- _Dataset excerpt_
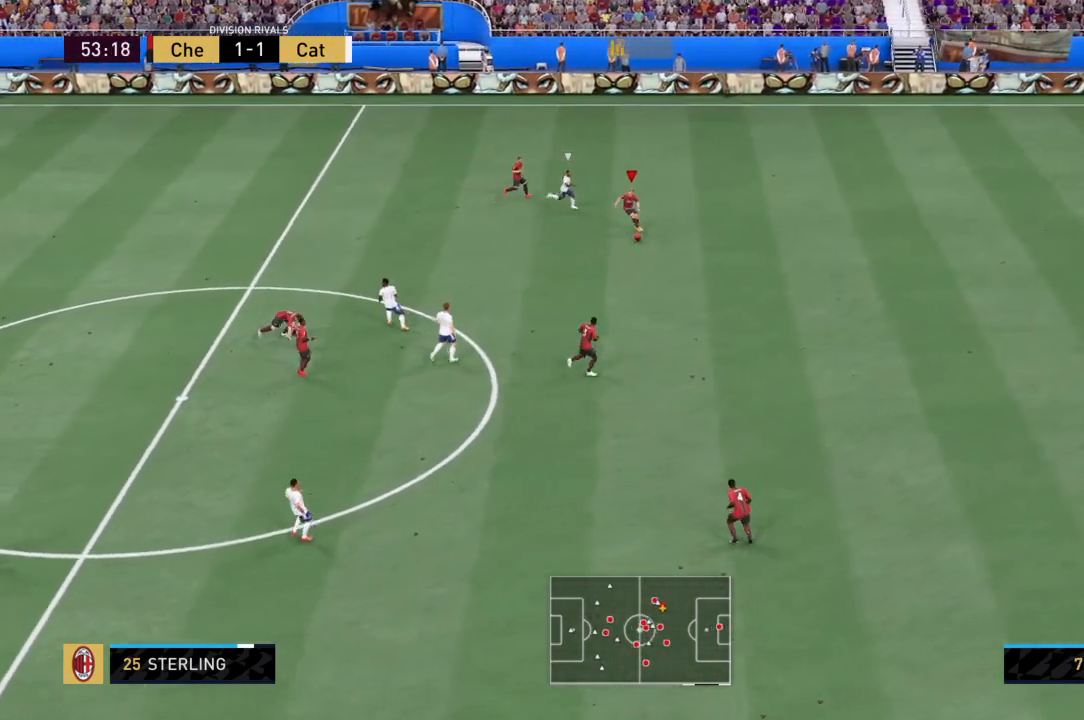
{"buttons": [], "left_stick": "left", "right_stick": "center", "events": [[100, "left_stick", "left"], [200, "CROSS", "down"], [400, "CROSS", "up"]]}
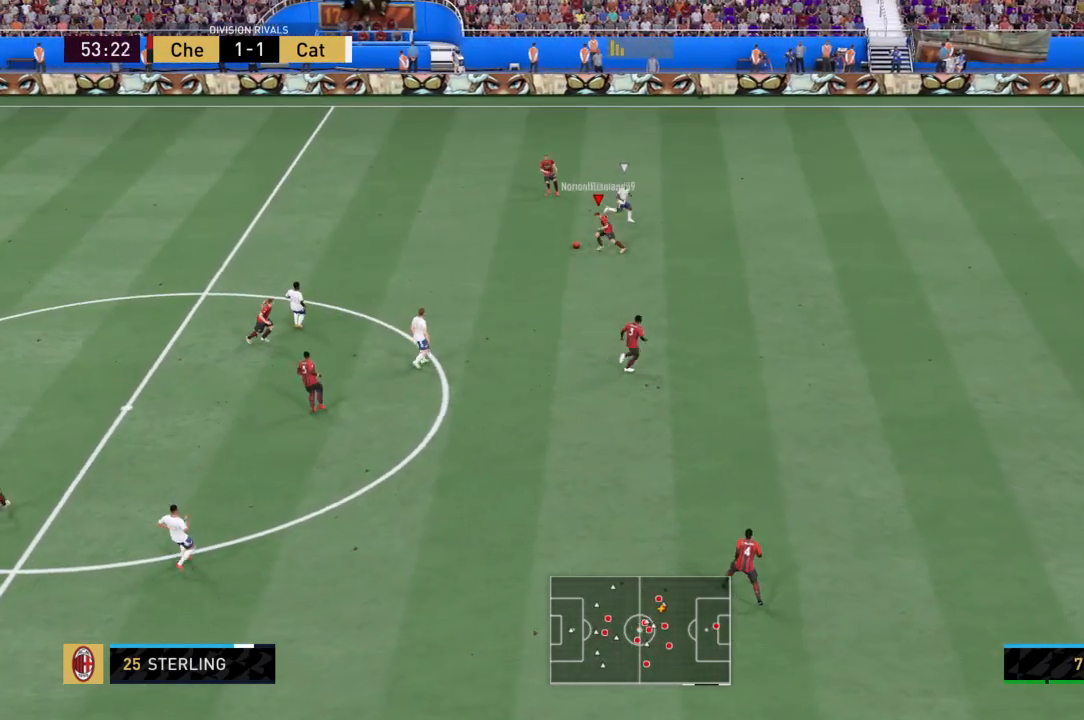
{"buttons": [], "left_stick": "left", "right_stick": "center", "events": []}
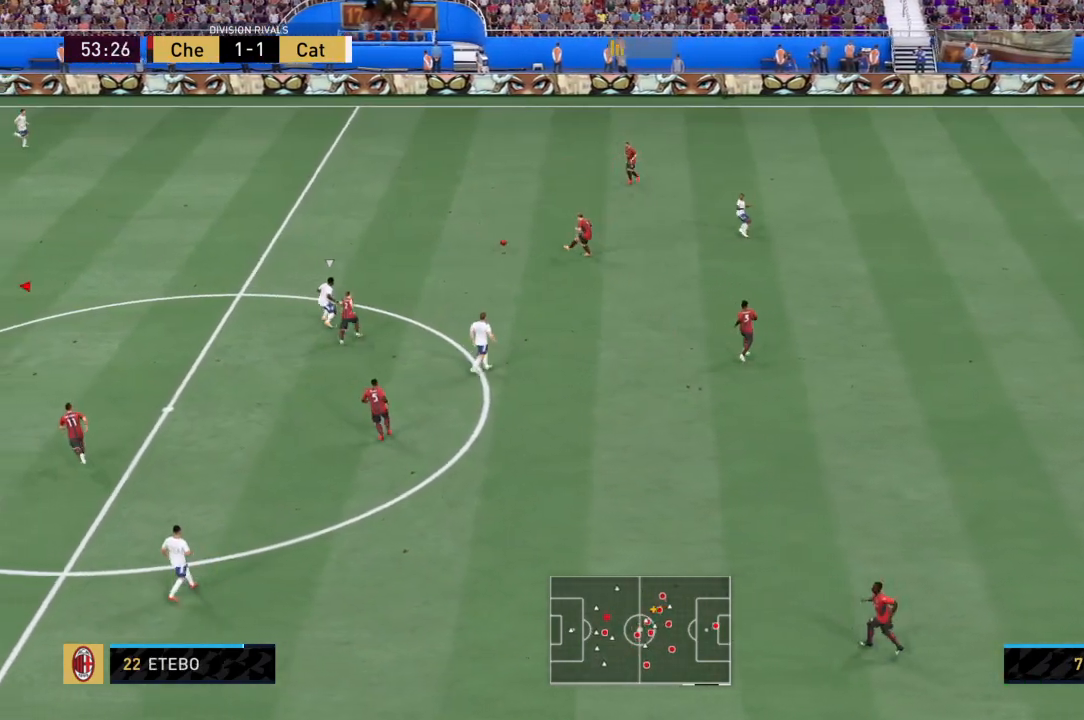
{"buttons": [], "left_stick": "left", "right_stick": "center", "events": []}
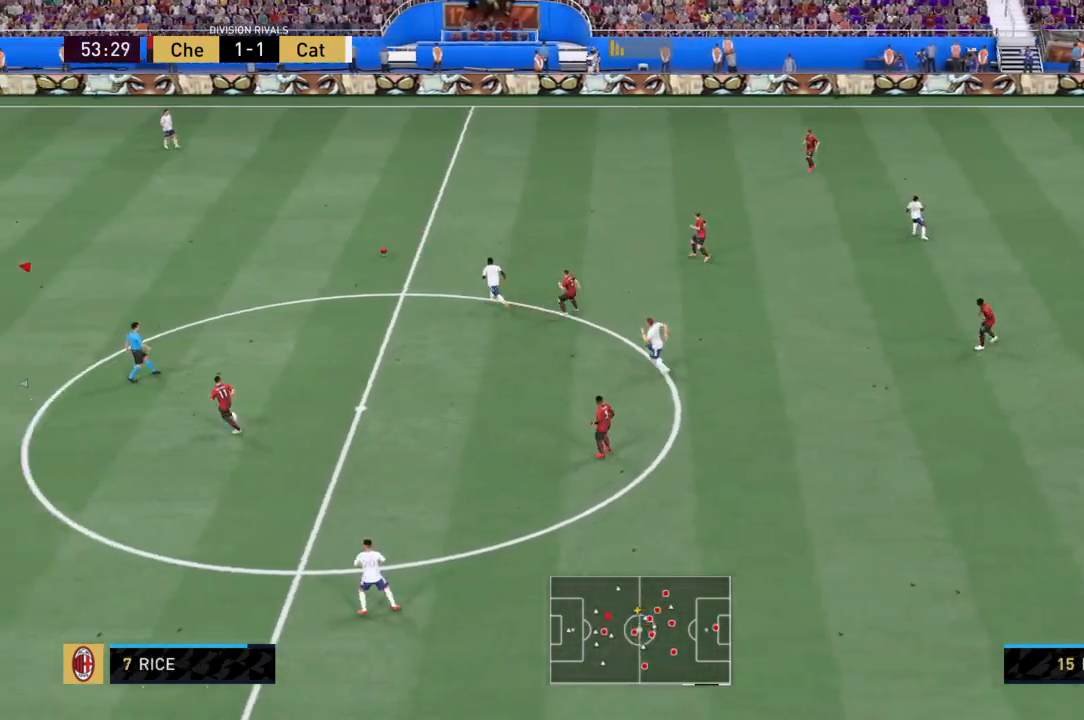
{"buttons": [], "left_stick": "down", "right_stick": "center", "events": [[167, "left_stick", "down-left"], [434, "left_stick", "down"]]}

- _Task objective_
All of the material above should be written out exactly as given, minus any images.

- _Result for this exercise_
{"buttons": [], "left_stick": "left", "right_stick": "center", "events": [[100, "left_stick", "left"], [200, "CROSS", "down"], [400, "CROSS", "up"]]}
{"buttons": [], "left_stick": "left", "right_stick": "center", "events": []}
{"buttons": [], "left_stick": "left", "right_stick": "center", "events": []}
{"buttons": [], "left_stick": "down", "right_stick": "center", "events": [[167, "left_stick", "down-left"], [434, "left_stick", "down"]]}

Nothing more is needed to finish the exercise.